» **Selected extract**:
The OET field consisted of a square box with an open top, painted black, 75 cm wide × 50 cm tall. The arena was dimly illuminated and surrounded by a black curtain so that the environment was visually uniform. The test consisted of ten consecutive 4 minute sessions, each followed by 4 minute periods in which the rats were returned to their cages, as previously described by Parron and colleagues (Parron et al., 2006). A schematic representation of the object exploration task is shown in Figure 1. In session 1 (S1), the animal was placed in the empty open field. This first session served as a familiarization stage to prevent anxiety and to assess locomotor activity. In sessions 2 through 7 (S2–S7), the animal was exposed to a diagonal configuration of two objects in the field and became habituated to this new environment. In session 8 (S8), object 2 (obj. 2) was displaced and moved to a linear configuration in relation to object 1 (obj.1) to test recognition of spatial change. Session 9 (S9) was a repetition of session 8. In session 10 (S10), object 1 was replaced by a novel object, object 3 (obj. 3), to test recognition of the new, non displaced object. All objects were located at the same distance from the wall of the field, and the field was cleaned with water and dried after every session.

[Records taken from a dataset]
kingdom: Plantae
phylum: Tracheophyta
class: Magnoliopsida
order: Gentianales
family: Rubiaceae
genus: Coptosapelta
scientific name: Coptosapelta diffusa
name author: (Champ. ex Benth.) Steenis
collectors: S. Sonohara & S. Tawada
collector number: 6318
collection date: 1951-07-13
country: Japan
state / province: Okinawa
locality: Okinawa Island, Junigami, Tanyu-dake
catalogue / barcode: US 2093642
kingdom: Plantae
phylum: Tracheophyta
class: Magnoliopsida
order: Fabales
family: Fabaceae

» **Work required**: Extend the description of the rat object exploration procedure, picking up after its final sentence about cleaning the field.

» **Reply to the task**:
Each session was recorded by a video camera suspended above the field and interfaced with a computerized tracking system using Ethovision®3 software (Noldus Information Technology, Wageningen, Netherlands). For each session, the total distance moved was measured, the number of contacts made with an object was calculated, and the duration of contacts was determined with a stopwatch. A contact was defined as any time the rat touched his nose or hands on the object to actively explore it, not just as a passing sniff as it passed by the object while walking around the field.
Statistics
Data are reported as mean values ± standard error. Because their variances were not homogenous, degeneration data were examined using nonparametric Mann-Whitney U tests for pairwise comparisons. Behavioral data did not violate homogeneity of variance criteria, and were analyzed using two-way mixed-model analysis of variance (ANOVA), where the within subjects variable was session (S1 locomotor activity, S2–S7 total objects exploration, S8 spatial change, and S9–S10 non-spatial change) and the between subjects variable was the experimental group (Control, EtOH). When a statistically significant threshold (p<0.05) was reached, ANOVA was followed by Newman Keuls post hoc tests for pairwise comparisons.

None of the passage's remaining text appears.